Written exercise A ::
Select every line in the records that contains the word "time".

Extracted text ::
********
Effect of Change in Form from an S Corporation to a C Corporation:

    Effective May 1, 1996 the Company changed in form from an 
S corporation to a C corporation, a change that will affect
its operations and financial condition by an increase in the level
of federal and state income taxes.


     As an S corporation, the Company's income, whether or 
not distributed, was taxed at the shareholder level for 
federal income tax purposes. For California franchise tax 
purposes, S corporations were taxed at 2.5% of taxable 
income through 1993 and 1.5 % of taxable income in 1994, 
1995 and 1996. Currently, the top federal tax rate
for C corporations is  35% and the corporate tax rate
in California is 9.3%. The pro forma provision for income taxes 
in the accompanying statements of income shows results as if 
the Company had always been a C corporation and had
adopted Statement of Financial Accounting Standards No. 109
"Accounting for Income Taxes" prior to January 1, 1991.
The change in form has affected the earnings and cash flow
of the Company.

Results of Operations

     The following table sets forth, for the periods 
indicated, certain selected income statement data as a 
percentage of net sales: 
                                             Years Ended December 31,
                                             ==============================
                                                  1994      1995      1996
                                                 =====     =====     =====
Net Sales
  99 Cents Only Stores                            84.0%     79.8%     78.0%
  Other retail                                     1.6%      0.3%      -  
  Bargain Wholesale                               14.4%     19.9%     22.0%
                                                ------    ------    ------
     Total                                       100.0%    100.0%    100.0%
Cost of sales                                     66.8%     66.8%     65.8%
                                                ------    ------    ------
  Gross profit                                    33.2%     33.2%     34.2%
Selling, general and administrative
  expenses                                        24.8%     22.2%     21.6%
                                                ------    ------    ------
Operating income                                   8.4%     11.0%     12.6%
Special litigation reversal                       -2.2%      -         -  
Interest (income) expense, net                     0.6%      0.5%      -  
                                                ------    ------    ------
Income before pro forma provision for 
  income taxes                                    10.0%     10.5%     12.6%
Pro forma provision for income taxes               3.9%      4.2%      5.1%
                                                ------    ------    ------
Pro forma net income                               6.1%      6.3%      7.5%
                                                ======    ======    ======

Year Ended December 31, 1996 Compared to Year Ended December 
31, 1995.
********
Written exercise B ::
Please list the sales categories that make up net sales in the table of the corporate filing excerpt.
********
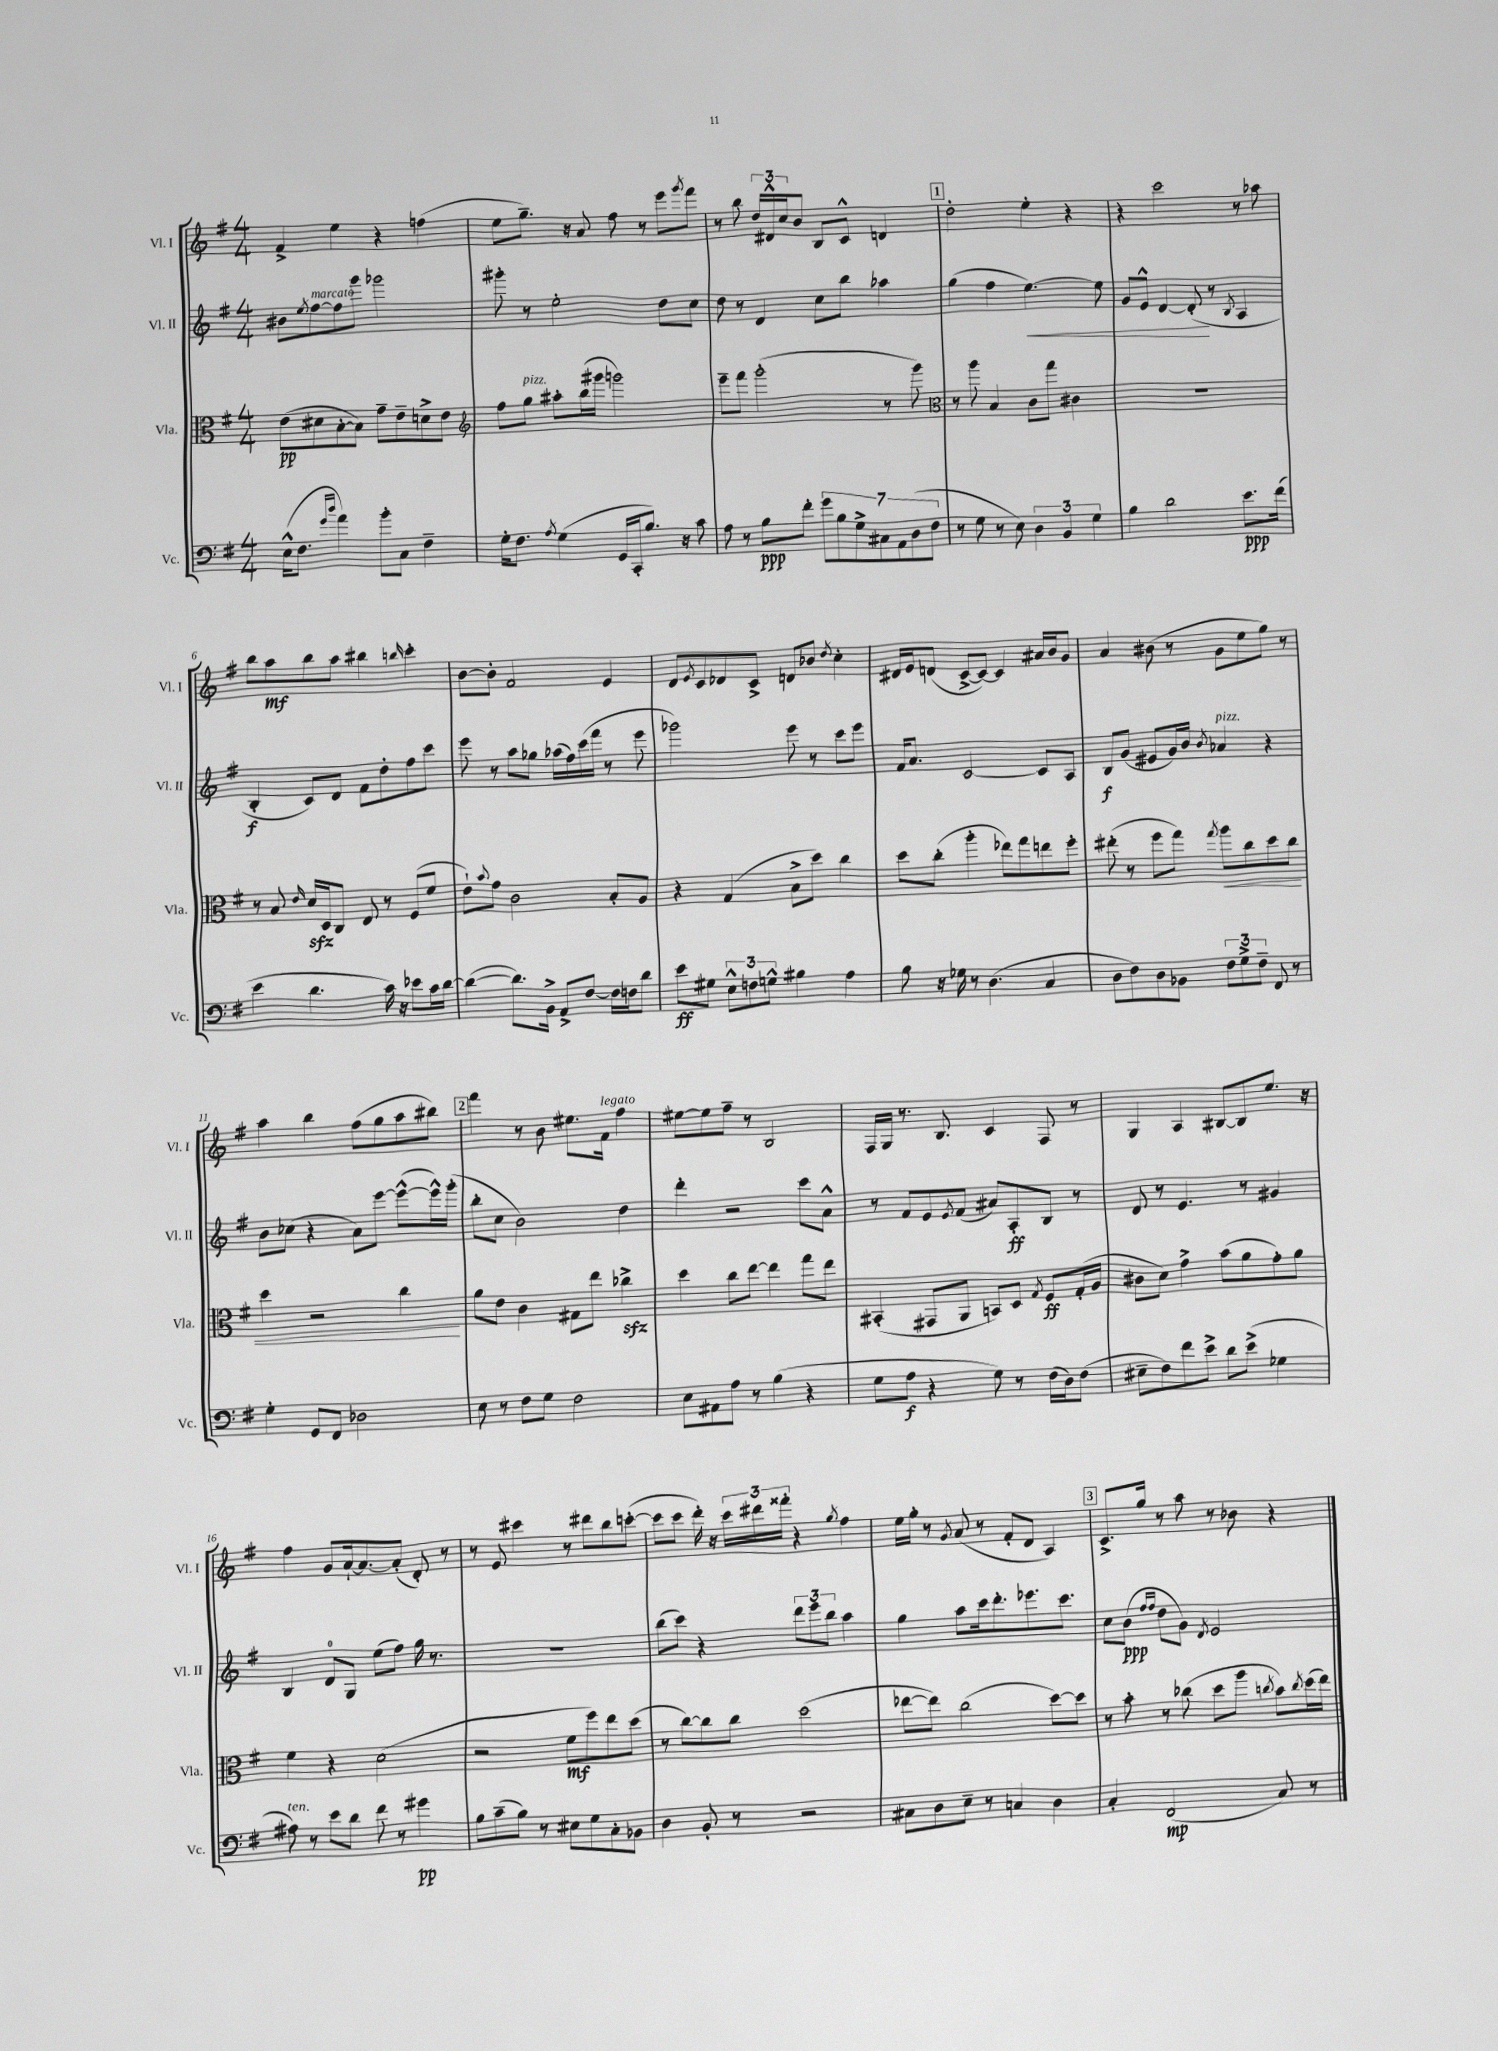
<<
\new StaffGroup <<
\new Staff = "s0" \with { instrumentName = "Vl. I" shortInstrumentName = "Vl. I" } {
    \clef treble \key g \major \numericTimeSignature \time 4/4
    fis'4-> e''4 r4 f''4( |
    e''8 g''8.--) r16 a'8 fis''8 r8 e'''8 \acciaccatura { g'''8 } fis'''8 |
    r8 b''8 \tuplet 3/2 { d''16 dis'16-^ c''16 } b'8 b8 c'8-^ d'4 |
    \mark \markup { \box "1" } d''2-. e''4-. r4 |
    r4 c'''2 r8 aes''8 |
    b''8 a''8\mf b''8 a''8 bis''4 \grace { b''16 } c'''4-. |
    b'8~ b'8-. fis'2 e'4 |
    d'8 \acciaccatura { e'8 } c'8 des'8 c'8-> d'8 bes'8 \acciaccatura { d''8 } c''4-. |
    dis'16 e'16 d'8( c'8~-> c'8~) c'4 ais'16 b'16 g'8 |
    a'4 bis'8( r8 g'8 e''8 g''8) r8 |
    a''4 b''4 fis''8( g''8 a''8 bis''8) |
    \mark \markup { \box "2" } fis'''4 r8 b'8 eis''8. fis'16^\markup { \italic "legato" } fis''4 |
    eis''8~ eis''8 fis''8-- r8 b2 |
    fis16 g16 r8. b8. c'4 fis8 r8 |
    g4 a4 bis8~ bis8 e''8. r16 |
    fis''4 g'8 a'16~-! a'8.~ a'8-.( d'8-.) r8 |
    r8 e'8 cis'''4 r8 dis'''8 b''8 c'''8~-.( |
    c'''8 c'''8 d'''16-.) r16 \tuplet 3/2 { c'''16 dis'''16 fisis'''16-. } r4 \acciaccatura { g''8 } fis''4 |
    e''16 g''16-. r8 \acciaccatura { g'8 } a'8( r8 fis'8-. d'8 a4) |
    \mark \markup { \box "3" } c'8.-> g''16 r8 a''8 r8 bes'8 r4 \bar "|." |
}
\new Staff = "s1" \with { instrumentName = "Vl. II" shortInstrumentName = "Vl. II" } {
    \clef treble \key g \major \numericTimeSignature \time 4/4
    bis'8 \acciaccatura { e''8 } fis''8~^\markup { \italic "marcato" } fis''8 g'''8 ges'''2 |
    gis'''8-. r8 e''2-. d''8 c''8 |
    d''8 r8 d'4 c''8 b''8 aes''4 |
    \mark \markup { \box "1" } g''4( fis''4 e''4.~\<) e''8 |
    g'8 e'8-^ d'4~ d'8-.\!( r8 \acciaccatura { b8 } a4 |
    b4-.\f c'8) d'8 fis'8 d''8-. fis''8 c'''8 |
    e'''8 r8 a''8 ges''8 aes''16( fis''16) c'''16( fis'''16 r8 e'''8 |
    ges'''2) e'''8 r8 c'''8 e'''8 |
    fis'16 a'8. c'2~ c'8 a8 |
    b8\f g'8( eis'8 g'16) b'16 \acciaccatura { b'8 } aes'4^\markup { \italic "pizz." } r4 |
    b'8 ces''8( r4 a'8) e'''8~ e'''8~-^( e'''16-^) g'''16-.( |
    \mark \markup { \box "2" } b''8-. c''8 b'2) d''4 |
    d'''4-. r2 c'''8 a'8-^ |
    r8 fis'8 e'8 \acciaccatura { e'8 } fis'8( ais'8) a8-.\ff b8 r8 |
    d'8 r8 e'4. r8 gis'4 |
    b4 d'8-0 g8 e''8( fis''8) g''16 r8. |
    R1 |
    b''8( c'''8) r4 \tuplet 3/2 { d'''8 e'''8 b''8 } a''4 |
    g''4 a''8 c'''16 d'''8.-. ees'''8. c'''8. |
    \mark \markup { \box "3" } c''8 b'8\ppp( \grace { fis''16 fis''16 } d''8 g'8) \acciaccatura { d'8 } e'2 \bar "|." |
}
\new Staff = "s2" \with { instrumentName = "Vla." shortInstrumentName = "Vla." } {
    \clef alto \key g \major \numericTimeSignature \time 4/4
    e'8\pp( dis'8 b8~-. b8) g'8-- e'8-- d'8-> e'8 |
    \clef treble fis''8 g''8^\markup { \italic "pizz." } ais''8-. b''16( gis'''16 g'''2) |
    e'''8-- fis'''8 g'''2-.( r8 g'''8) |
    \mark \markup { \box "1" } \clef alto r8 a''8 b4 c'8 g''8 cis'4 |
    R1 |
    r8 b8 \grace { e'16 } d'16\sfz d16 c8 e8 r8 fis8( fis'8 |
    e'8-!) \appoggiatura { b'8 } g'8 c'2 b8-. a8 |
    r4 g4( b8-> d''8) c''4 |
    d''8 c''8-.( a''4-. ees''8) g''8 e''8 fis''8-. |
    eis''8-.( r8 fis''8 g''8) \acciaccatura { g''8 } a''8\< c''8 d''8 c''8 |
    d''4 r2 c''4\! |
    \mark \markup { \box "2" } a'8 e'8 c'4 gis8 e''8 ces''4->\sfz |
    d''4 c''8 e''8~ e''4 g''8 e''8 |
    bis,4-.( gis,8 a,8 b,8) d8 \acciaccatura { g8 } fis8\ff g16-.( a16 |
    cis'8 d'8) g'4-> b'8( a'8 g'8-.) a'8 |
    fis'4 r4 d'2( |
    r2 fis'8\mf fis''8) e''8 d''8( |
    r8 c''8~) c''8 c''8 d''2( |
    ees''8~ ees''8) c''2( d''8~) d''8 |
    \mark \markup { \box "3" } r8 b'8-. r8 ces''8( d''8 a''8 \acciaccatura { c''8 } b'8) \acciaccatura { c''8 } d''16( e''16) \bar "|." |
}
\new Staff = "s3" \with { instrumentName = "Vc." shortInstrumentName = "Vc." } {
    \clef bass \key g \major \numericTimeSignature \time 4/4
    e16-^( fis8. \grace { g'16 d''16 } a'4) b'8-. c8 fis4-- |
    g16-. fis8. \acciaccatura { a8 } g4( g,16 c,16-. b8.) r16 c'8 |
    a8 r8 b8\ppp fis'8-. \tuplet 7/4 { g'8 b8 g8-> cis8 a,8 d8( fis8 } |
    \mark \markup { \box "1" } r8 g8 r8 e8) \tuplet 3/2 { d4 b,4 g4 } |
    b4 d'2 e'8.\ppp fis'16( |
    e'4 d'4. c'16) r16 ees'8 c'16 d'16~ |
    d'4~( d'8.) b,16-> a,8-> fis8~ fis16 f16 d'8 |
    e'8\ff gis8 \tuplet 3/2 { e8-^ f8 g8-^ } bis4 a4 |
    b8 r16 ges16 r8 d4.( c4 |
    d8 fis8) d8 bes,8 \tuplet 3/2 { fis8 g8-> fis8-- } fis,8 r8 |
    g4-. g,8 fis,8 des2 |
    \mark \markup { \box "2" } e8 r8 fis8 g8 fis2 |
    e8 ais,8 a8 r8 b4( r4 |
    g8 a8\f r4 g8) r8 fis16( d16) fis8( |
    eis8-- fis8) fis'8 e'8-> d'8 e'8->( ges4 |
    ais8^\markup { \italic "ten." }) r8 e'8 d'8 fis'8 r8 gis'4\pp |
    b8 c'8--( b8) r8 eis8 g8 c8-. bes,8 |
    d4 b,8-. r8 r2 |
    cis8 d8 e8-- r8 c4 d4 |
    \mark \markup { \box "3" } c4-. fis,2\mp( c8) r8 \bar "|." |
}
>>
>>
********
Written reply A ::
    \clef treble \key g \major \numericTimeSignature \time 4/4
    \clef treble \key g \major \numericTimeSignature \time 4/4
    \clef alto \key g \major \numericTimeSignature \time 4/4
    \clef bass \key g \major \numericTimeSignature \time 4/4

Written reply B ::
99 Cents Only Stores
Other retail
Bargain Wholesale